Of all contemporary filmmakers who could have possibly taken on the subject of ethics, Allen may be the most provocative candidate. Ever since his scandalous separation from Mia Farrow and marriage to Soon-Yi Previn in the 1990s, his name has become a byword for the socially taboo, as well as the morally unethical. It would seem that such turgid waters would yield unbearably potent material for an allegedly astute cinematic artist, yet while Allen has diligently gone on writing and directing films for the last twenty years, each new entry to his repertoire has remained conspicuously silent on the single most pressing subject in his private life. (It is notable that in this time, Allen has become less visible as an actor in his own films, just as he may be accused of turning a blind eye to his long self-aggrandized personal dilemmas.) He was always our most conspicuously neurotic filmmaker, a fact which has also come to establish him as one of our most narcissistic, and least insightful.
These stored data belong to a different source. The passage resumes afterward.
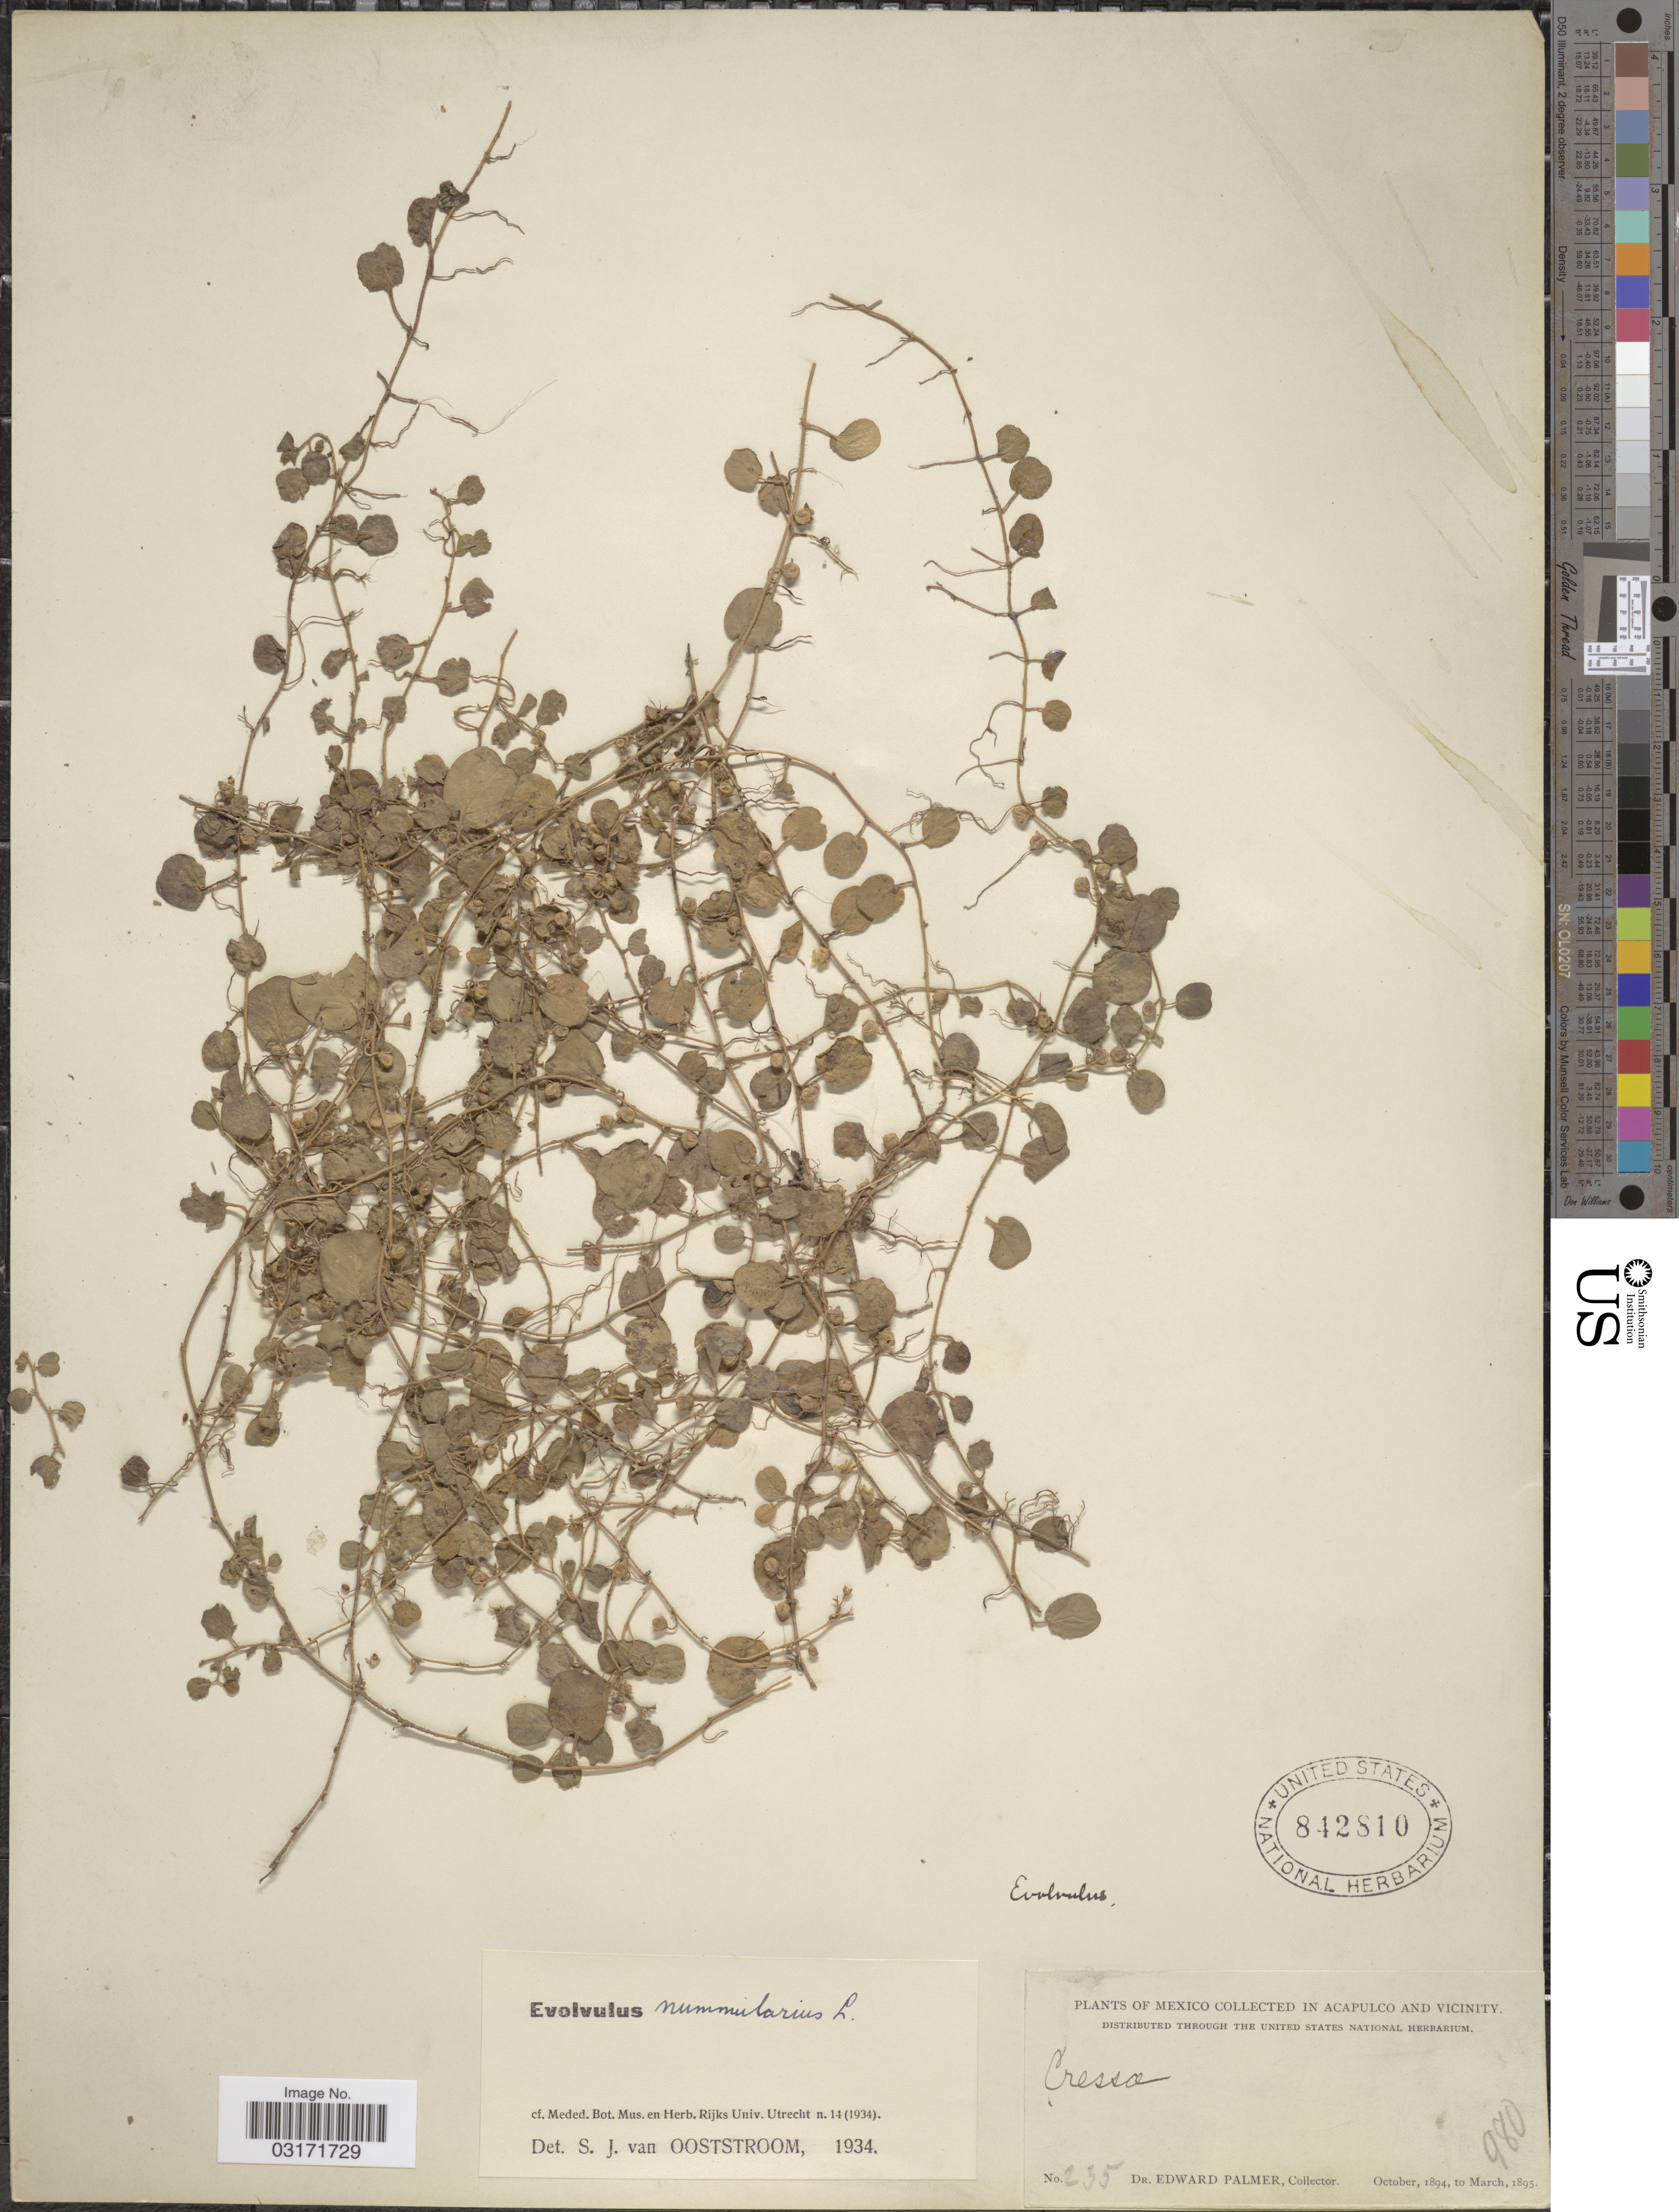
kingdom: Plantae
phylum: Tracheophyta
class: Magnoliopsida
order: Solanales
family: Convolvulaceae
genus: Evolvulus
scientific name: Evolvulus nummularius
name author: (L.) L.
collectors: E. Palmer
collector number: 235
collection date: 1894-10/1895-03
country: Mexico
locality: In Acapulco and Vicinity.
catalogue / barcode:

Irrational Man is a film about dissatisfaction with intellect, and an idealistic move towards “action.” On cinematic terms, physical action is always more palatable than any kind of contemplative act, and the same might be said of a man who has so completely thrown moral caution to the wind. After years of bogging himself down with personal grievances (aired both during his famed therapy sessions and the running times of his films), Allen took action in a way that few aside from himself have found acceptable, or moral. He has not backed away from his decision, nor has he ever shown any signs of doubt or regret. This from a man who seemed for years to be gasping for breath in an uncompromising, damning world, of which he was made out to be the most pitiable victim. Allen’s claim for “fulfillment” was made at the height of self-value, flown clear in the face of public opinion, and anxiety was cast off like a rubber mask as the elusive, selfish flesh was revealed underneath.
If one were to hope that there was anything more waiting to be found behind such a face, Irrational Man does little to encourage that another layer will ever be uncovered. It is an embarrassing failure, not only for how it fails to meet any standard of cinematic quality, but for how it perpetuates Allen’s weak arguments of superiority through action. It glorifies the notion of an individual locating fulfillment through a destructive act without at all owning up to the potential incorrigibility of such an action. It shirks responsibility and instead settles for evasive self-appeasement. Not only is this a dispiriting concession on Allen’s part to purely egomaniacal thinking, but its use within the narrative is a gross misinterpretation of continental philosophy, and an insult to the film medium as a whole, which would welcome true originality of form if anyone were to offer it. The closest Allen ever came to upending convention through film was in the beloved Annie Hall (1977), a film which looks increasingly coy and gimmicky, packed with self-pity and inexpressive of genuine human compassion. Mr. Allen appears to be far happier upsetting structure on a social level, as the one consistent characteristic of his films has never been introspection or experimentation, but conservatism and complaint. It is a matter of inquiry versus reflection, and Allen cannot help looking merely a feckless, cowardly juvenile hiding behind the ideas of more galvanizing and challenging men.